# Any horror fans?



## frost (Nov 3, 2012)

hey guys, i have been reading and watching a lot of horror stories lately, most of them are from creepy pasta, or just some youtube creepy videos.I have also been writing a horror story of my own for one of my classes.

Any who i was wondering if anyone else was into any horror stories like creepy pasta/ horror movies or stuff like that. iv also been looking at a lot of haunted gaming which is pretty interesting.


----------



## BatGirl1 (Nov 3, 2012)

I have been working on multiple horror novels over the years...unfortunately most of my work was lost on a computer that crashed and couldn't be recovered ... I have a novel that I have been working on over the past maybe 5 or more years.I am inconsistant obviously, haha...I do have a poem that I wrote some years back that won the tom howard poetry award if you want to check it out. Always nice to connect with a fellow enthusiast... google "dawn raymond poetry " it should pop up. The poem is called ghosts.although isn't really about horror ghosts 

Sent from my ZTE-Z990G using Tapatalk 2
[attachment=5678]this is my novel's 'star ' antagonist 

Sent from my ZTE-Z990G using Tapatalk 2


----------



## frost (Nov 3, 2012)

thats awesome. i didnt know anyone on here wrote novels.=] ill be sure to check it out


----------



## BatGirl1 (Nov 3, 2012)

If I ever get the damn thing finished, that is...haha.but yeah, my poem is on the winningwriters site

Sent from my ZTE-Z990G using Tapatalk 2


----------



## frost (Nov 3, 2012)

i just read your poem and it was very good. i can see why it won an award.=]


----------



## BatGirl1 (Nov 3, 2012)

Awww thank you. :heart::blush:

Sent from my ZTE-Z990G using Tapatalk 2


----------



## DavidRosi (Nov 3, 2012)

I was a media student for 4 years; and the horror genre is easily my favourite... The progression of horror and some of the unwritten rules found therein absolutely fascinate me... Horror is something that plays on a persons psychological process and subconscious feeling more than so many other things, and for that; I love it !


----------



## frost (Nov 3, 2012)

i agree with you.


----------



## Little Wise Owl (Nov 4, 2012)

I'm very into horror video games. I like navigating my way through creepy and intriguing environments.

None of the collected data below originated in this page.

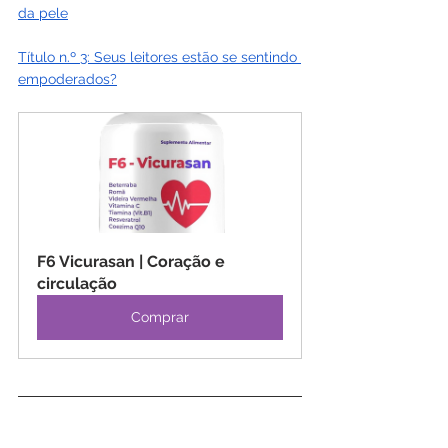
da pele
Título n.º 3: Seus leitores estão se sentindo 
empoderados?
F6 Vicurasan | Coração e 
circulação
Comprar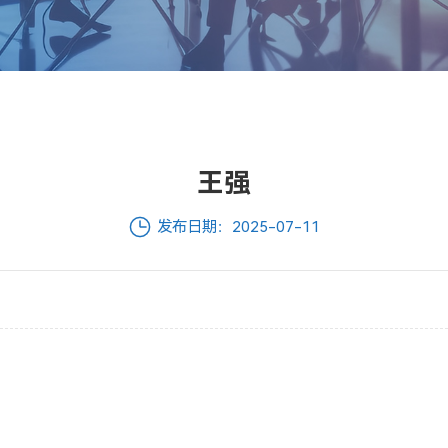
王强
发布日期：2025-07-11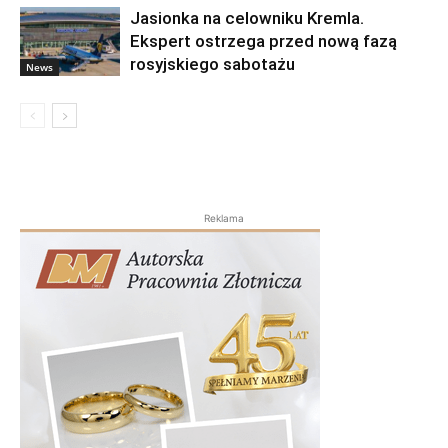
Jasionka na celowniku Kremla.
Ekspert ostrzega przed nową fazą
rosyjskiego sabotażu
News
Reklama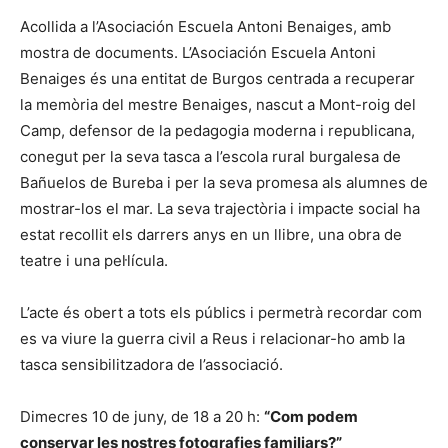
Acollida a l’Asociación Escuela Antoni Benaiges, amb
mostra de documents. L’Asociación Escuela Antoni
Benaiges és una entitat de Burgos centrada a recuperar
la memòria del mestre Benaiges, nascut a Mont-roig del
Camp, defensor de la pedagogia moderna i republicana,
conegut per la seva tasca a l’escola rural burgalesa de
Bañuelos de Bureba i per la seva promesa als alumnes de
mostrar-los el mar. La seva trajectòria i impacte social ha
estat recollit els darrers anys en un llibre, una obra de
teatre i una pel·lícula.
L’acte és obert a tots els públics i permetrà recordar com
es va viure la guerra civil a Reus i relacionar-ho amb la
tasca sensibilitzadora de l’associació.
Dimecres 10 de juny, de 18 a 20 h:
“Com podem
conservar les nostres fotografies familiars?”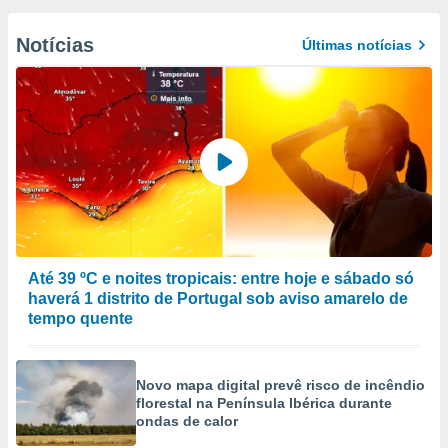
Notícias
Últimas notícias
Até 39 ºC e noites tropicais: entre hoje e sábado só
haverá 1 distrito de Portugal sob aviso amarelo de
tempo quente
Novo mapa digital prevê risco de incêndio
florestal na Península Ibérica durante
ondas de calor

Silent Hill is my favourite horror game.


----------



## frost (Nov 4, 2012)

i agree with you too haha. i love silent hill, great story line.


----------



## Sirhc401 (Nov 4, 2012)

My wife and I are into horror. Halloween is the best holiday. She is really into monster special effects makeup and we love making Halloween mazes. We dream of renting out a building and making an awesome Halloween maze for whatever city we are living in at the time


----------



## frost (Nov 4, 2012)

cool, i have a friend that does some of that makeup. yeah that would be cool a lot of people around my parents have those and the cornfield mazes.


----------



## MustLoveReptiles (Nov 18, 2012)

I love horror movies too! movies or just shows that scare you... A Haunting and Paranormal Witness (which are similar to each other) are great! I love watching them, but sometimes I cannot watch them at night if I'm alone. lol


----------